- [EXERCISE DETAILS]:
Give back exactly the lines of the entries below from the line with "vfov_deg: 72.0" to the line with "focal_mm: 16.5", inclusive, and only those.

- [AVAILABLE DATA]:
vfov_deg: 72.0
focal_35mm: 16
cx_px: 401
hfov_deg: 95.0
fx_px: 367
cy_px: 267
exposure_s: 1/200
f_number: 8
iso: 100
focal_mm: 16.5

...

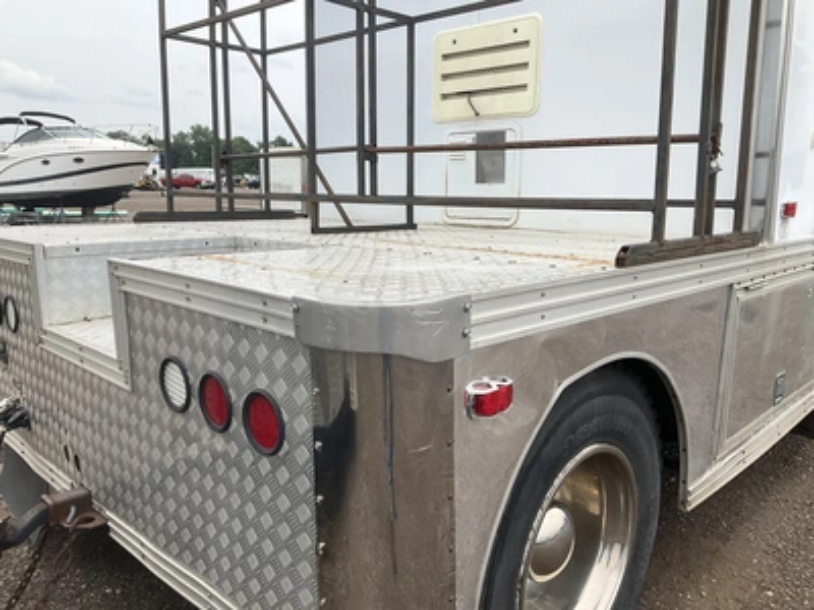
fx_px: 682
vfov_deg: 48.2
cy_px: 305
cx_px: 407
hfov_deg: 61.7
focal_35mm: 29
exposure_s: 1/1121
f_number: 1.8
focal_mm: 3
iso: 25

- [WRITTEN REPLY]:
vfov_deg: 72.0
focal_35mm: 16
cx_px: 401
hfov_deg: 95.0
fx_px: 367
cy_px: 267
exposure_s: 1/200
f_number: 8
iso: 100
focal_mm: 16.5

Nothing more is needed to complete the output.